In his second article, published in The Economic Journal in 1998, Akerlof argues that another key outworking of the contraceptive revolution was the disappearance of marriage—shotgun and otherwise—for men. Contraception and abortion allowed men to put off marriage, even in cases where they had fathered a child. Consequently, the fraction of young men who were married in the United States dropped precipitously. Between 1968 and 1993 the percentage of men 25 to 34 who were married with children fell from 66 percent to 40 percent. Accordingly, young men did not benefit from the domesticating influence of wives and children.

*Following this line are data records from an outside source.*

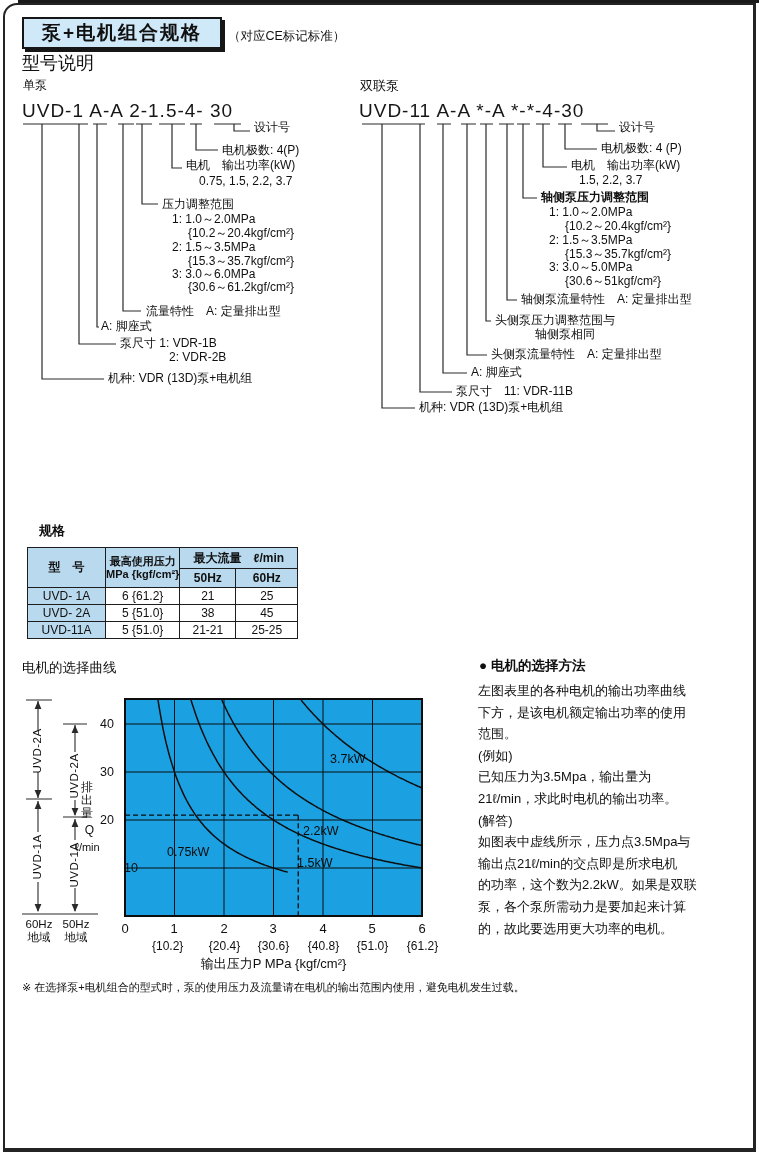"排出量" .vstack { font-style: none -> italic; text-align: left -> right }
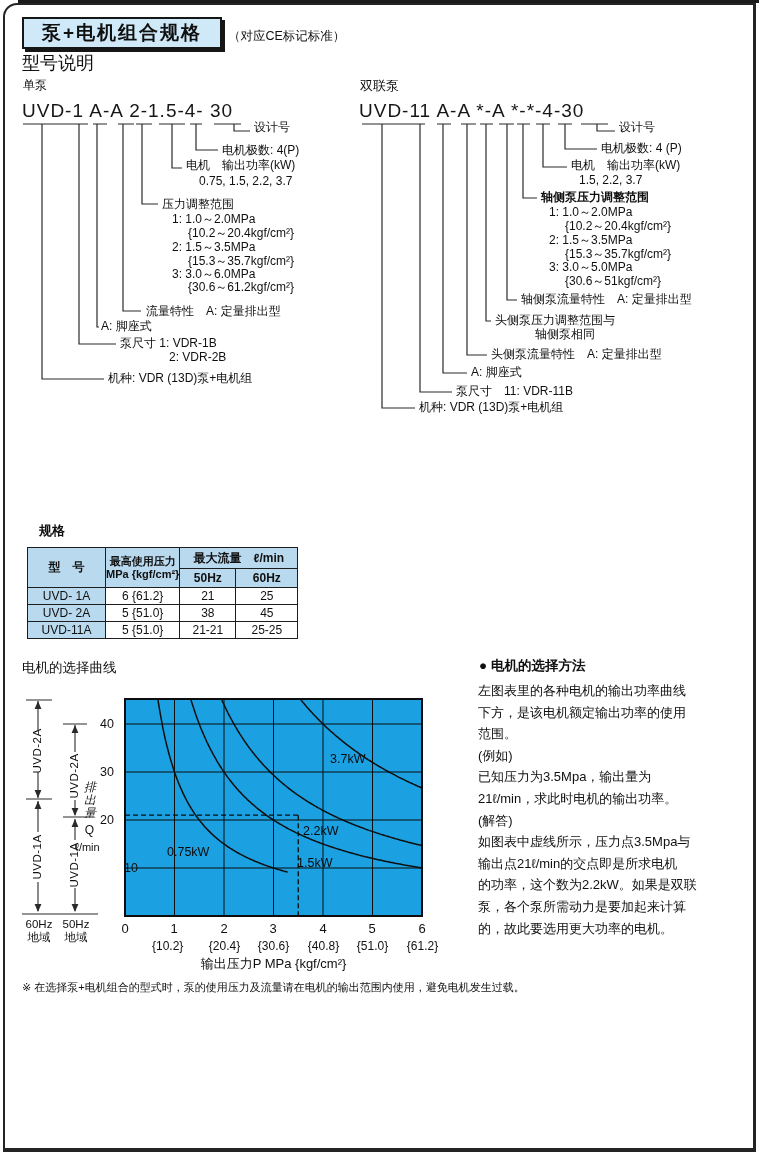"{10.2}" div.t { text-align: left -> center }
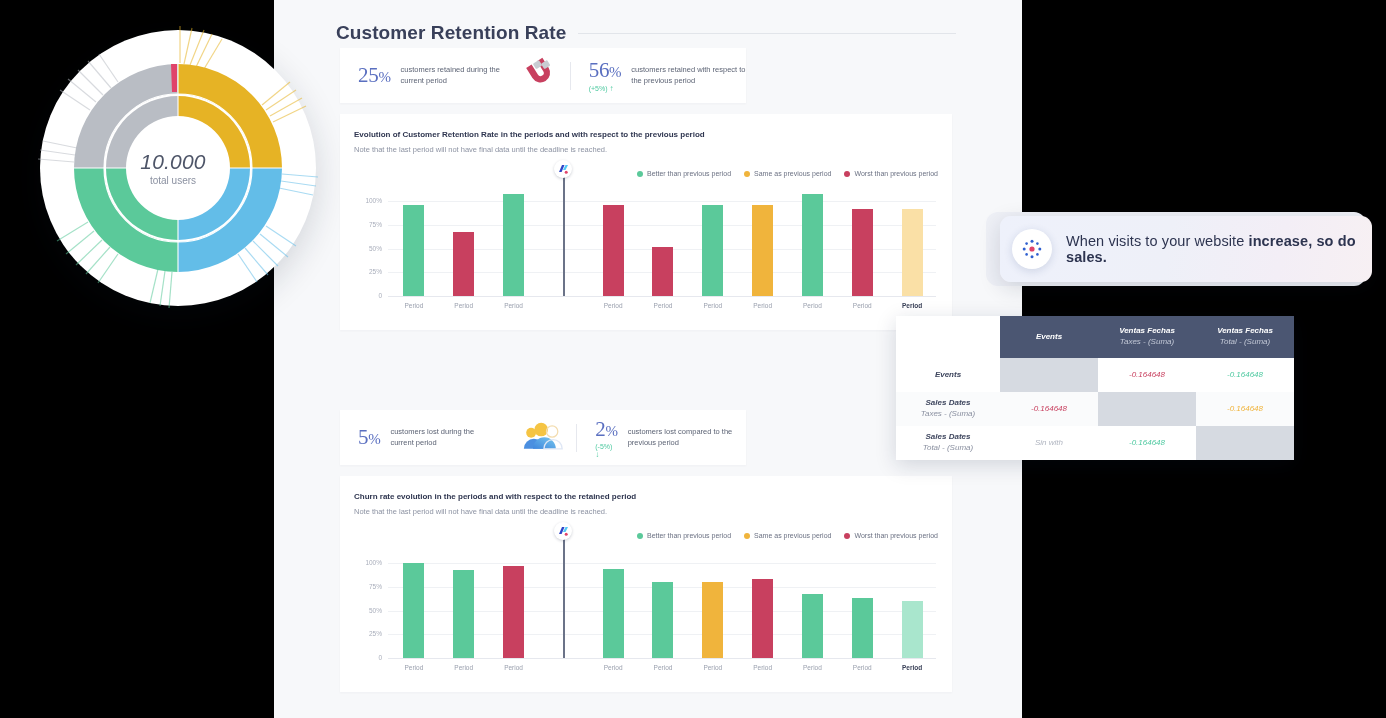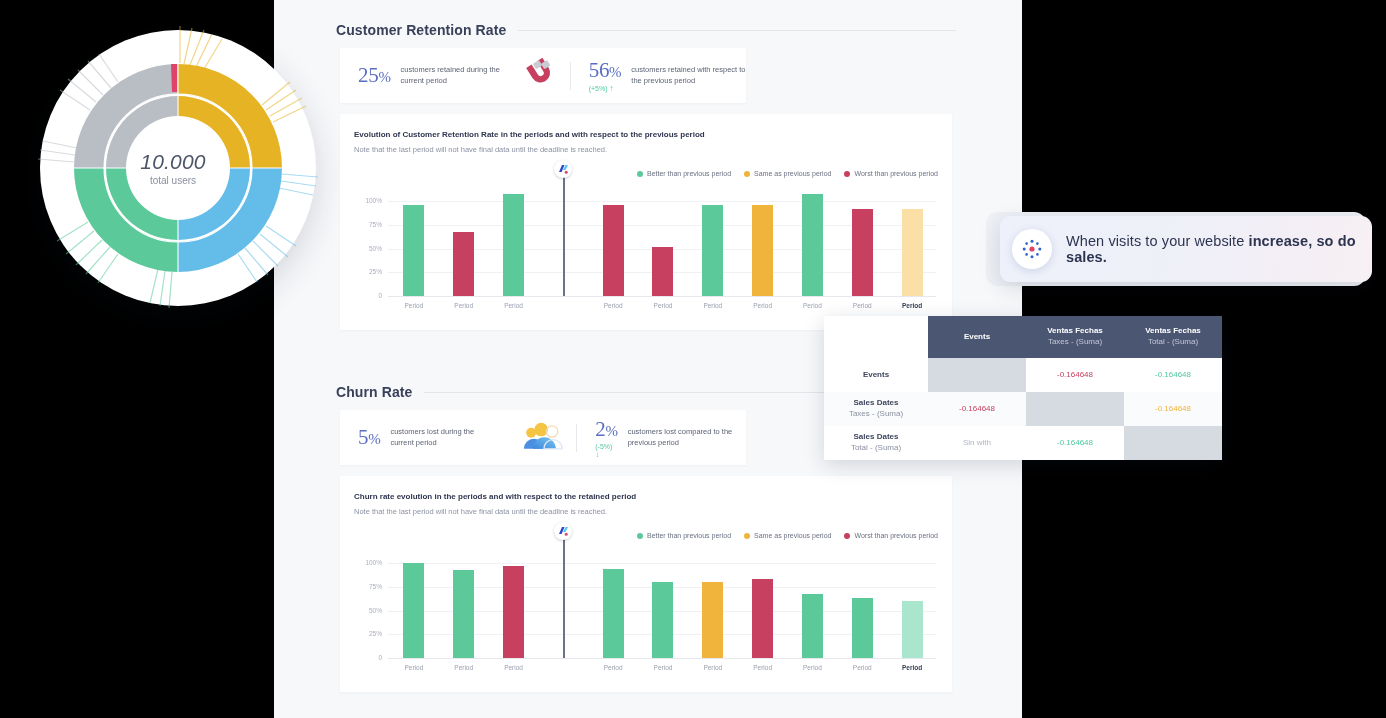"Customer Retention Rate" .section-head .title { font-size: 14px -> 19px }
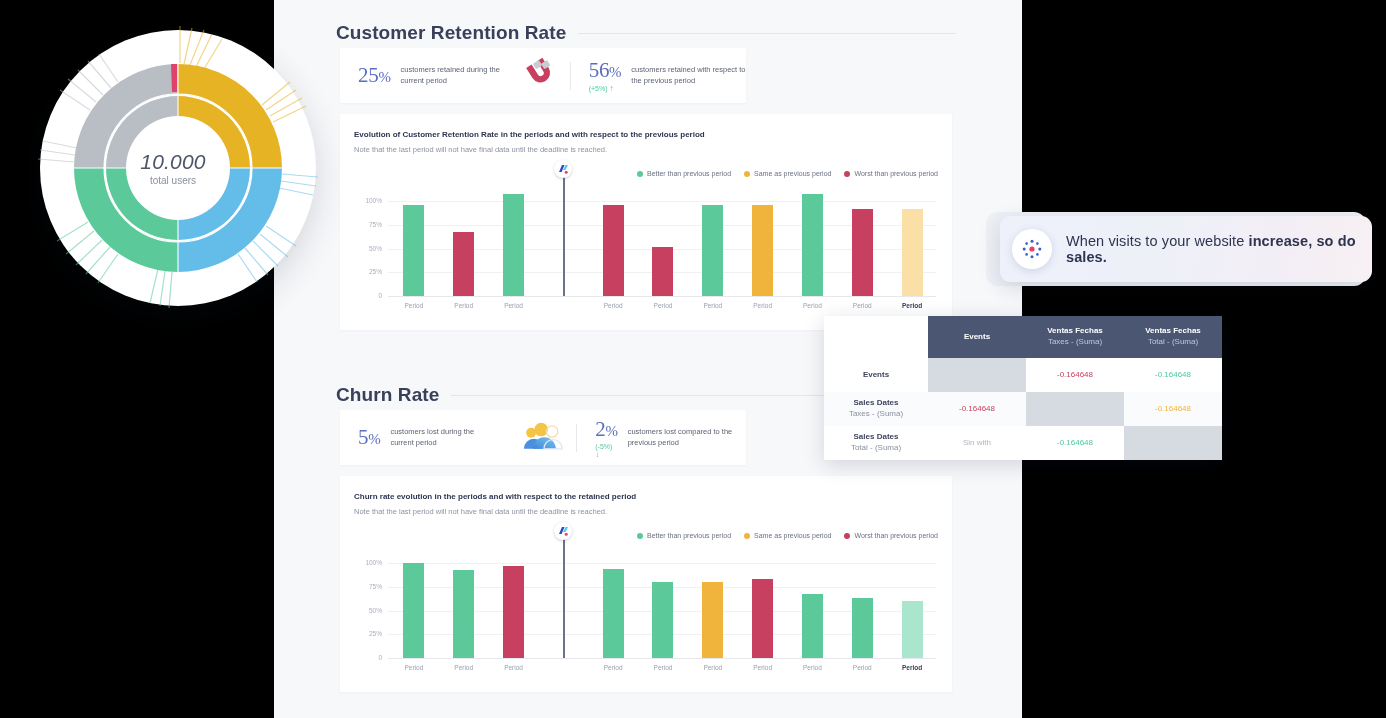"Events" .matrix { font-style: none -> italic; left: 824px -> 896px }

The consequence of setting the man loose? Single parent families, and spiralling poverty, especially for children. Far from improving society, the law of unintended consequences caused deterioration of the status of children. Now this may not be a philosophically necessary conclusion, but we weren't making an ideological argument, just a scientific observation.

Therefore both philosophically and empirically, contraception has failed to provide any lasting benefit to religion, economics or society, and it's widespread acceptance, therefore, cannot be blamed on rationality or practicality.  The Modernist goal of separating sex from procreation appears to be a bad practice, and if we defend it as still valuable, we are advocating PoMo science.